Urlaub mit Gewissensbissen

Nepal: Trekking zwischen Bergabenteuer, Klimaverbrechen und postkolonialer Ausbeutung
Von Clara Ehrhardt
Eindeutig schwerer als zwölf Kilogramm: Das Gepäck der Träger (Nyak, 2024)
Gletscher am Manaslu: Das Schmelzen des Eises ist sichtbar (2024)
Viele Nepalesen leben in bitterer Armut (Samagon, 2024)

Es ist Mittag und die Wolken hängen tief. Um diese Uhrzeit hüllen sich die höchsten Gipfel der Welt meist in Nebel. Einer der Träger huscht mit 30 Kilogramm auf dem Rücken und einem Lächeln auf dem Gesicht an mir vorbei. Wir selbst, eine Gruppe gut situierter deutscher Touristen in der Obhut zweier nepalesischer Bergführer, schlendern mit einer warmen Mahlzeit im Bauch und maximal 12 Kilogramm beladen unserer Unterkunft entgegen. Steile Schluchten, kleine Häuser, an die Hänge gepresst wie Bienenstöcke, Ritualschreine am Wegesrand. Die Berge so unecht, dass man glauben könnte, jemand habe sie als Kulisse an den Horizont gestellt. Erst bei genauerem Hinschauen wird klar, dass die Kulisse nicht gut instandgehalten wurde.
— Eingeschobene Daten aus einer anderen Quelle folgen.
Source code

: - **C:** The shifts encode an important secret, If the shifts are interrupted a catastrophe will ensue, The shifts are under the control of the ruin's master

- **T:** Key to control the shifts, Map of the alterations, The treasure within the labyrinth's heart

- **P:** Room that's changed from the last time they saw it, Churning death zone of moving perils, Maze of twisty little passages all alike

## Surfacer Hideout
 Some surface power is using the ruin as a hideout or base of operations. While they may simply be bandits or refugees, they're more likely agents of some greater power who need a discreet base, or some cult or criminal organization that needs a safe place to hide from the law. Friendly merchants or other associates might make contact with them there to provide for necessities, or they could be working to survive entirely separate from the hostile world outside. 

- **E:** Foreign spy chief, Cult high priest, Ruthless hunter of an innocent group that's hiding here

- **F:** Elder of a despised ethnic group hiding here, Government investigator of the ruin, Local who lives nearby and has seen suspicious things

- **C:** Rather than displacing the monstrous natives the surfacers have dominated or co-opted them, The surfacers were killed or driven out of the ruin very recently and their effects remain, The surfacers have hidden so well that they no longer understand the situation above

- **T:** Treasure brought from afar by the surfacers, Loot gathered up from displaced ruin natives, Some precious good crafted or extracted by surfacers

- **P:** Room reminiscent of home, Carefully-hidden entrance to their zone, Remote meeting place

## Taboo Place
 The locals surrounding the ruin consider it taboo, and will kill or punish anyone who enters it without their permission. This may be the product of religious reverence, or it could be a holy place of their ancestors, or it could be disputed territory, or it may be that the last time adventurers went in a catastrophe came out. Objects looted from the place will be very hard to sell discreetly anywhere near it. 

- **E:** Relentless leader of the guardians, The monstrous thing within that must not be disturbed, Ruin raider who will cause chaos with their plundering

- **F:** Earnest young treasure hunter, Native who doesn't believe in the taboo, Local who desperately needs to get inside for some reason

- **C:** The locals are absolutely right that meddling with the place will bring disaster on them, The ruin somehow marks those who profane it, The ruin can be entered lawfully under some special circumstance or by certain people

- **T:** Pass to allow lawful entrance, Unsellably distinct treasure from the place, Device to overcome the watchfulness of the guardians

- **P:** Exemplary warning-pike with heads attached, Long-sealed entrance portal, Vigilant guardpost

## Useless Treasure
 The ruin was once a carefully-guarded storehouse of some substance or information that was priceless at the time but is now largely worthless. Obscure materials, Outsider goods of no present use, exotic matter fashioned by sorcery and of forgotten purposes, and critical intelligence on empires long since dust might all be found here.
Der Weg zum Manaslu Base Camp beginnt auf 3.500 Höhenmetern und führt uns ein karges, steppenartiges Tal hinab, an einem See vorbei. Dort beginnt unser Aufstieg. Der See wird zum Bachlauf und die Luft langsam dünner. Erst als wir Pause machen, habe ich Zeit, mich umzusehen. Der Bachlauf ist verschwunden. Statt dessen fällt ein Abgrund neben uns steil ab. Ein leises Rauschen lässt sich vernehmen. Ich trete näher an die Abbruchkante und spähe hinab. Ein leeres Tal. Wie eine offene Wunde klafft es an der Flanke des Manaslus, des achthöchsten Bergs der Welt. Ein Geräusch zerreißt meine Gedanken. Ein lautes Knacken, dann Poltern. Der Schall springt von Stein zu Stein und dann an mein Ohr. Wie Felsen, die in Zeitlupe den Hang hinabstürzen. »Dort!« Einer der Guides deutet den Hang hinauf. Tief in der Wunde des Berges stürzen gewaltige graue Brocken ins Tal. Irgendwo in dem rauschenden Bergbach bleiben sie liegen.

Nackte Gletscher sind nicht hübsch. Ohne ihr weißes Gewand verlieren sie ihre majestätische Würde. Und ihre Unsterblichkeit. Sie sind mit Schutt und Dreck bedeckt, werden grau wie das Geröll. Keine Decke aus Schnee schützt sie vor der gnadenlosen Sonneneinstrahlung. Und so schwillt der türkis glitzernde See am Fuße des Manaslus immer weiter an. Nur dieses Tal, das das Eis über Jahrtausende hinweg in den Stein grub, bleibt bestehen. Ein Zeugnis seiner Anwesenheit. Die Gletscherschmelze lässt sich überall auf der Erde beobachten. Doch hier, am Fuße des Manaslus, drängt das Versagen der Menschheit sich mit unangenehmer Dringlichkeit auf. Erst kurz vor dem Base-Camp, auf 4.800 Höhenmetern, wird der Gletscher wieder weiß. Kein noch so gewiefter Marketingstratege könnte das greenwashen.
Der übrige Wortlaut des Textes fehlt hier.